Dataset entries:
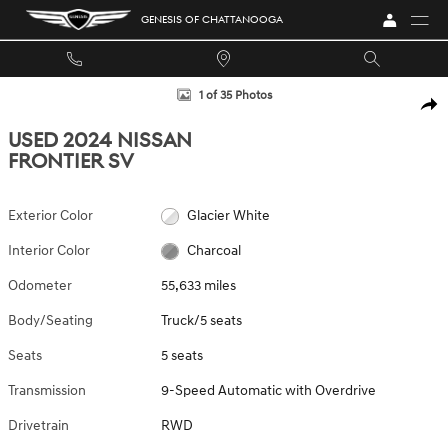
Skip to main content
GENESIS OF CHATTANOOGA
Used 2024 Nissan Frontier SV Truck Photo 1 of 35
1 of 35 Photos
SHA
USED 2024 NISSAN
FRONTIER SV
Exterior Color
Glacier White
Interior Color
Charcoal
Odometer
55,633 miles
Body/Seating
Truck/5 seats
Seats
5 seats
Transmission
9-Speed Automatic with Overdrive
Drivetrain
RWD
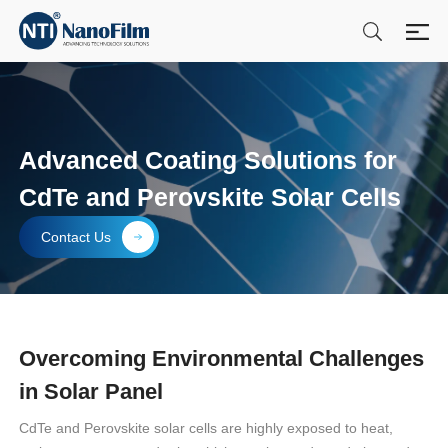
Advanced Coating Solutions for
CdTe and Perovskite Solar Cells
Contact Us
Overcoming Environmental Challenges
in Solar Panel
CdTe and Perovskite solar cells are highly exposed to heat,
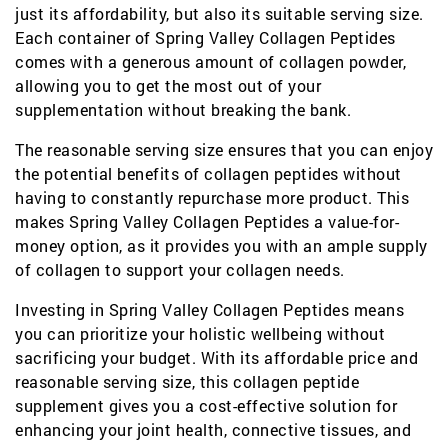
just its affordability, but also its suitable serving size.
Each container of Spring Valley Collagen Peptides
comes with a generous amount of collagen powder,
allowing you to get the most out of your
supplementation without breaking the bank.
The reasonable serving size ensures that you can enjoy
the potential benefits of collagen peptides without
having to constantly repurchase more product. This
makes Spring Valley Collagen Peptides a value-for-
money option, as it provides you with an ample supply
of collagen to support your collagen needs.
Investing in Spring Valley Collagen Peptides means
you can prioritize your holistic wellbeing without
sacrificing your budget. With its affordable price and
reasonable serving size, this collagen peptide
supplement gives you a cost-effective solution for
enhancing your joint health, connective tissues, and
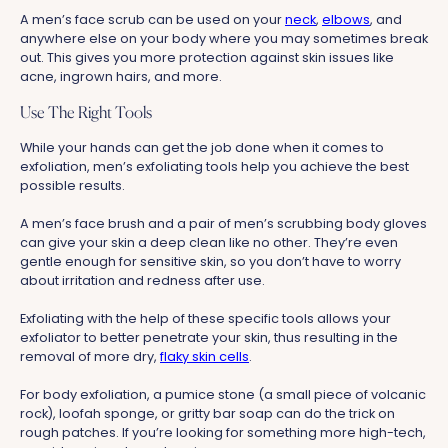
A men’s face scrub can be used on your
neck
,
elbows
, and
anywhere else on your body where you may sometimes break
out. This gives you more protection against skin issues like
acne, ingrown hairs, and more.
Use The Right Tools
While your hands can get the job done when it comes to
exfoliation, men’s exfoliating tools help you achieve the best
possible results.
A men’s face brush and a pair of men’s scrubbing body gloves
can give your skin a deep clean like no other. They’re even
gentle enough for sensitive skin, so you don’t have to worry
about irritation and redness after use.
Exfoliating with the help of these specific tools allows your
exfoliator to better penetrate your skin, thus resulting in the
removal of more dry,
flaky skin cells
.
For body exfoliation, a pumice stone (a small piece of volcanic
rock), loofah sponge, or gritty bar soap can do the trick on
rough patches. If you’re looking for something more high-tech,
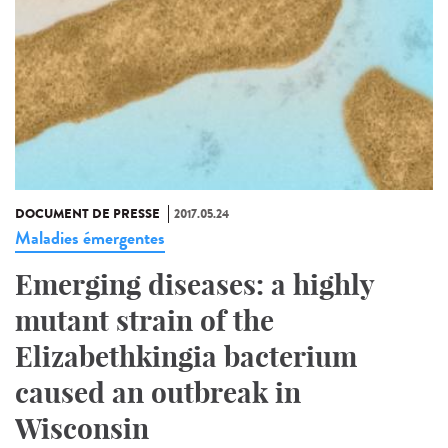
DOCUMENT DE PRESSE
2017.05.24
Maladies émergentes
Emerging diseases: a highly
mutant strain of the
Elizabethkingia bacterium
caused an outbreak in
Wisconsin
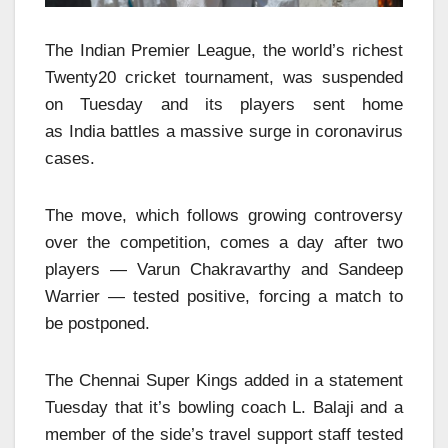
The Indian Premier League, the world’s richest
Twenty20 cricket tournament, was suspended
on Tuesd
ay and its players sent home
as India battles a massive surge in coronavirus
cases.
The
move,
which follows growing controversy
over the competition, comes a day after two
players — Varun Chakravarthy and Sandeep
Warrier — tested positive, forcing a match to
be postponed.
The Chennai Super Kings added in a statement
Tuesday that it’s bowling coach L. Balaji and a
member of the side’s travel support staff tested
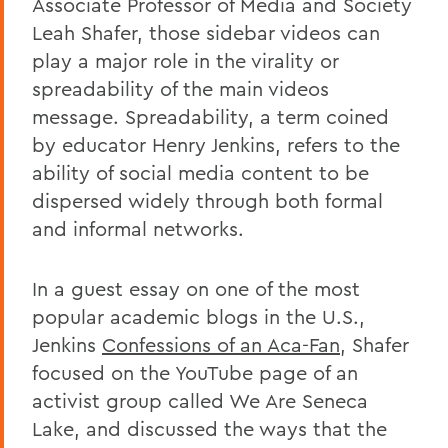
Associate Professor of Media and Society
Leah Shafer, those sidebar videos can
play a major role in the virality or
spreadability of the main videos
message. Spreadability, a term coined
by educator Henry Jenkins, refers to the
ability of social media content to be
dispersed widely through both formal
and informal networks.
In a guest essay on one of the most
popular academic blogs in the U.S.,
Jenkins
Confessions of an Aca-Fan
, Shafer
focused on the YouTube page of an
activist group called We Are Seneca
Lake, and discussed the ways that the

What needs to be done:
Every line in the records above that contains the word "serving" is to be copied out.

Answer section:
just its affordability, but also its suitable serving size.
The reasonable serving size ensures that you can enjoy
reasonable serving size, this collagen peptide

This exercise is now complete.